**ENTRIES PROVIDED**
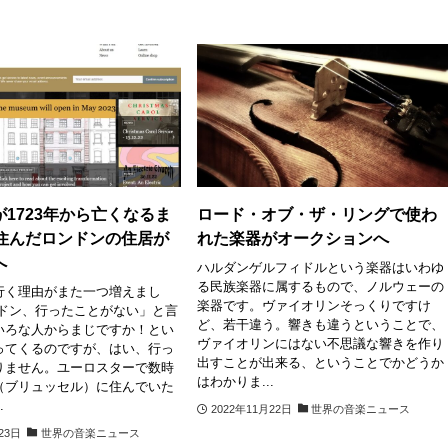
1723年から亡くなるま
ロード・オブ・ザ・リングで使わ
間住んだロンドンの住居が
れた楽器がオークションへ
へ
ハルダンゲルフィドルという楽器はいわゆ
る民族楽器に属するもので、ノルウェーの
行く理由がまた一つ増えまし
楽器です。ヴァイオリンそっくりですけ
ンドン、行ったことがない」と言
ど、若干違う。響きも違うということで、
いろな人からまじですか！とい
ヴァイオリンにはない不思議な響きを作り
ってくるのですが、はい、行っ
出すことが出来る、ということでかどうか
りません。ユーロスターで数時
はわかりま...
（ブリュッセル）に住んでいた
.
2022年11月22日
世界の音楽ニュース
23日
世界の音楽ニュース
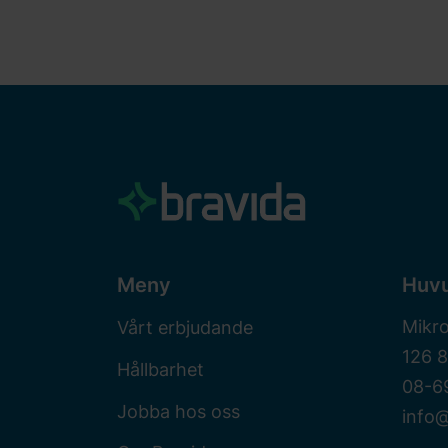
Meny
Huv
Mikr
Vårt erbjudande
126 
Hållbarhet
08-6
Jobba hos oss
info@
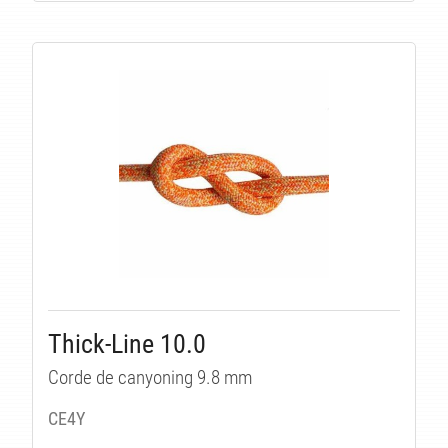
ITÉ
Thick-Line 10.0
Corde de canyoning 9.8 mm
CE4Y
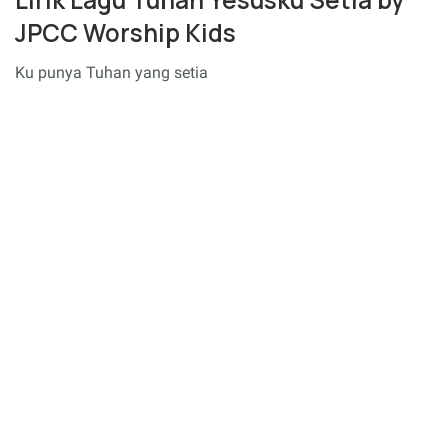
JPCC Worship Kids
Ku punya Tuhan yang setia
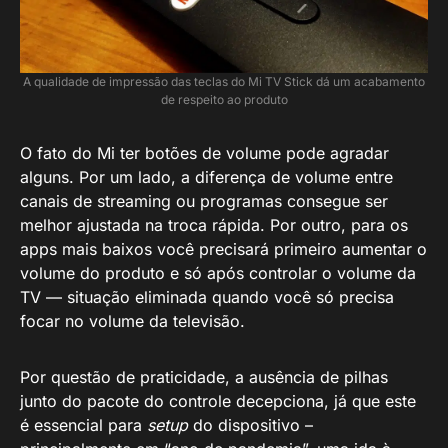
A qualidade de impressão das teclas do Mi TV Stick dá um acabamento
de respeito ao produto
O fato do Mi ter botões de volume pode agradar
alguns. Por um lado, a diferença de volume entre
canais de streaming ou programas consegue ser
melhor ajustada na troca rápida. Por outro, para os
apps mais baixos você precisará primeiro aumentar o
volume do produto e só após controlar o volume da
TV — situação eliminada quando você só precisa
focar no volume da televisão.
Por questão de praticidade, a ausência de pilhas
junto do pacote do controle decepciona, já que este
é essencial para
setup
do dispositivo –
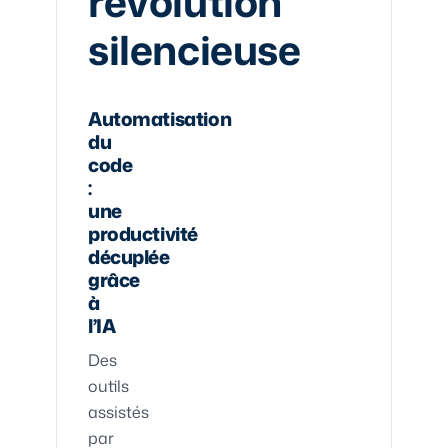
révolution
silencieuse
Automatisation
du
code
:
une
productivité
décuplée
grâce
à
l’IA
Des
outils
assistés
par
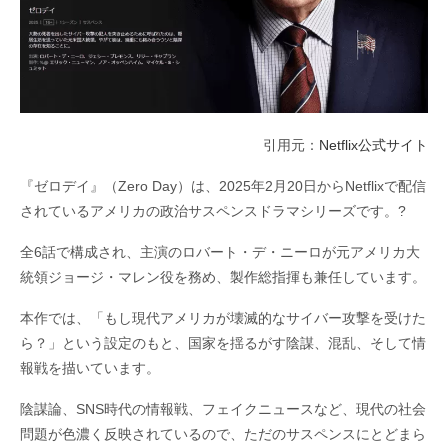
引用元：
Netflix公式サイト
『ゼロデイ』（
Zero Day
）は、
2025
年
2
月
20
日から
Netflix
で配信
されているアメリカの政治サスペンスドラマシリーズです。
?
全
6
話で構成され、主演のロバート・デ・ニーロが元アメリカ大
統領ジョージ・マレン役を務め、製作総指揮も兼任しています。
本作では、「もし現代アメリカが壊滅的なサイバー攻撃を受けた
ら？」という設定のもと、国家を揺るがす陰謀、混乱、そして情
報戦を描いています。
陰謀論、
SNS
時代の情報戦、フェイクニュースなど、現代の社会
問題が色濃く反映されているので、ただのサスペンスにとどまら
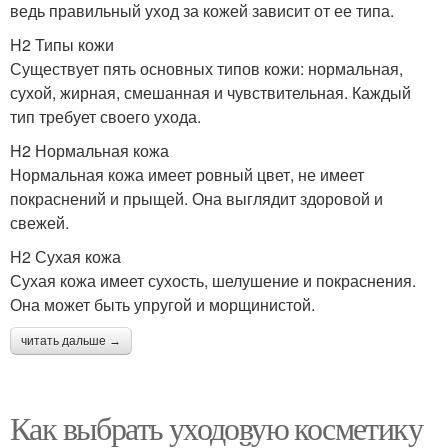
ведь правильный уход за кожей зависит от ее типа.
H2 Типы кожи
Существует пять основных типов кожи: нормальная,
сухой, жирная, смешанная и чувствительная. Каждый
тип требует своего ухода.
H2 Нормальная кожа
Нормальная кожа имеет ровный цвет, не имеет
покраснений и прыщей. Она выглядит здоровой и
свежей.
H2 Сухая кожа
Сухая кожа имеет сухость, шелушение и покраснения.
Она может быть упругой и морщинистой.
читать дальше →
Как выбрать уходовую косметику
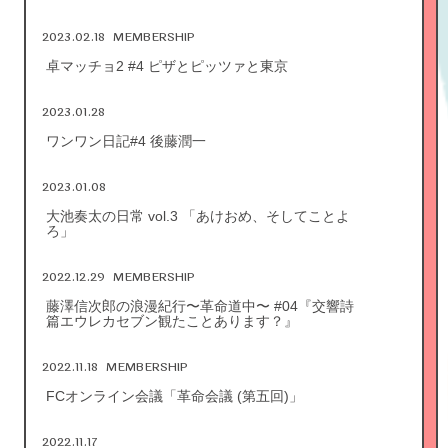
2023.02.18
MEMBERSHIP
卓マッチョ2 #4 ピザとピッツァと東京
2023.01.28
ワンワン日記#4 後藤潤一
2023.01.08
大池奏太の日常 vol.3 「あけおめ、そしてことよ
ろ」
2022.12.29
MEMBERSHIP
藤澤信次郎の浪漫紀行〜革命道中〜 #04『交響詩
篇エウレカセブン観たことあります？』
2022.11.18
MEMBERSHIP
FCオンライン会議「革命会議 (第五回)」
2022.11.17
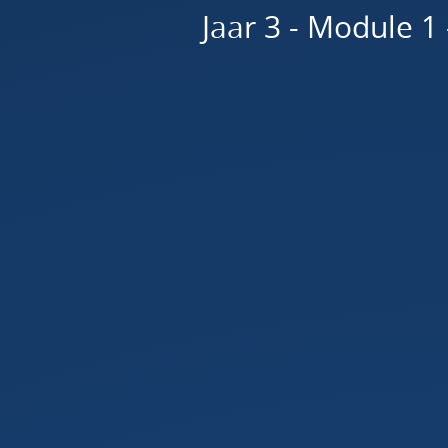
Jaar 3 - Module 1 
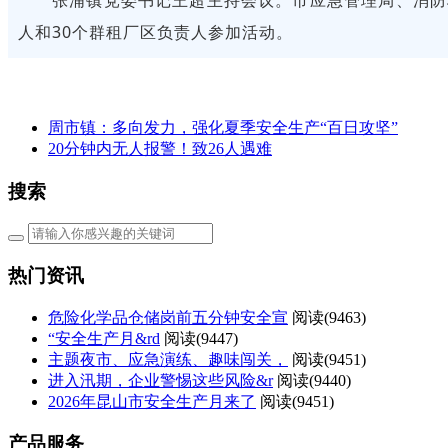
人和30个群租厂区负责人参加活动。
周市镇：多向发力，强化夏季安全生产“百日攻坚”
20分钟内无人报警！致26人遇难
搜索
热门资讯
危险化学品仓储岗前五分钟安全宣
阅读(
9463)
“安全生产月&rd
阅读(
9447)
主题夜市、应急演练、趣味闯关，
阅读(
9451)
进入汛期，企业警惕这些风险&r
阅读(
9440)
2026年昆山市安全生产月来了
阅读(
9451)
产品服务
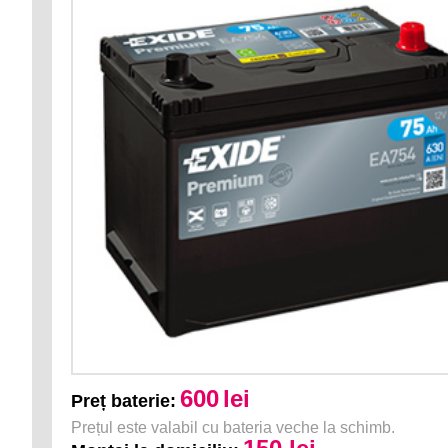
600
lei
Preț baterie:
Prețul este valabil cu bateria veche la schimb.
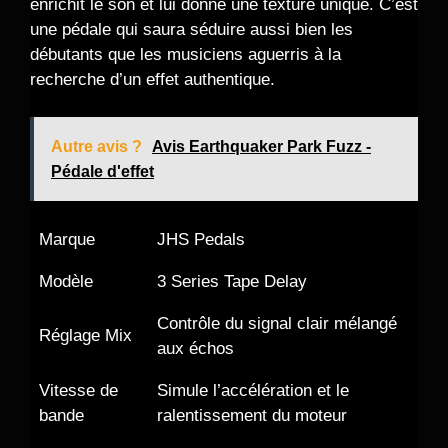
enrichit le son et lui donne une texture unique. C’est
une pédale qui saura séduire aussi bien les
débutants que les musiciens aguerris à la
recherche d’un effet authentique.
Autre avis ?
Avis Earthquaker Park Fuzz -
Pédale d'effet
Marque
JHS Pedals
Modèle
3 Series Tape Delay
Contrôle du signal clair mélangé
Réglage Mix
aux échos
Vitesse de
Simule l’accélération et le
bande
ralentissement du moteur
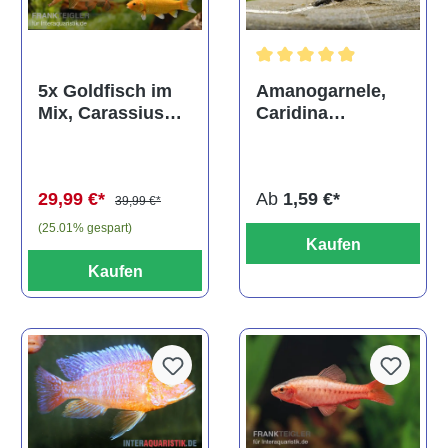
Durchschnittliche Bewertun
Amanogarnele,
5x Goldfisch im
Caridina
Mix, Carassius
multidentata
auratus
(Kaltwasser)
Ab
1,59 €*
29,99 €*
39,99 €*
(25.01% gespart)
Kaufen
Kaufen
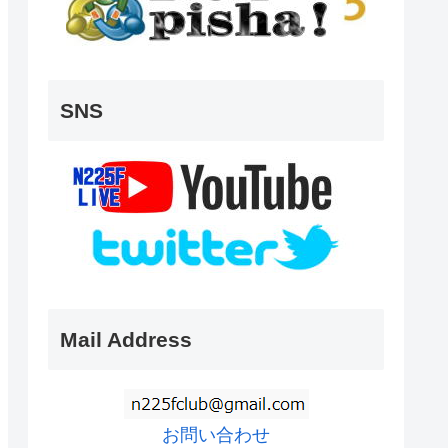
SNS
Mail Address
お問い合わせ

**ASSIGNED TASK**
Of the lines above, copy only those from the one holding "productivité" to the one holding "藤澤信次郎の浪漫紀行〜革命道中〜 #04『交響詩", both included, and exclude every image.

**THE ANSWER**
productivité
décuplée
grâce
à
l’IA
Des
outils
assistés
par
引用元：
Netflix公式サイト
『ゼロデイ』（
Zero Day
）は、
2025
年
2
月
20
日から
Netflix
で配信
されているアメリカの政治サスペンスドラマシリーズです。
?
全
6
話で構成され、主演のロバート・デ・ニーロが元アメリカ大
統領ジョージ・マレン役を務め、製作総指揮も兼任しています。
本作では、「もし現代アメリカが壊滅的なサイバー攻撃を受けた
ら？」という設定のもと、国家を揺るがす陰謀、混乱、そして情
報戦を描いています。
陰謀論、
SNS
時代の情報戦、フェイクニュースなど、現代の社会
問題が色濃く反映されているので、ただのサスペンスにとどまら
ведь правильный уход за кожей зависит от ее типа.
H2 Типы кожи
Существует пять основных типов кожи: нормальная,
сухой, жирная, смешанная и чувствительная. Каждый
тип требует своего ухода.
H2 Нормальная кожа
Нормальная кожа имеет ровный цвет, не имеет
покраснений и прыщей. Она выглядит здоровой и
свежей.
H2 Сухая кожа
Сухая кожа имеет сухость, шелушение и покраснения.
Она может быть упругой и морщинистой.
читать дальше →
Как выбрать уходовую косметику
2023.02.18
MEMBERSHIP
卓マッチョ2 #4 ピザとピッツァと東京
2023.01.28
ワンワン日記#4 後藤潤一
2023.01.08
大池奏太の日常 vol.3 「あけおめ、そしてことよ
ろ」
2022.12.29
MEMBERSHIP
藤澤信次郎の浪漫紀行〜革命道中〜 #04『交響詩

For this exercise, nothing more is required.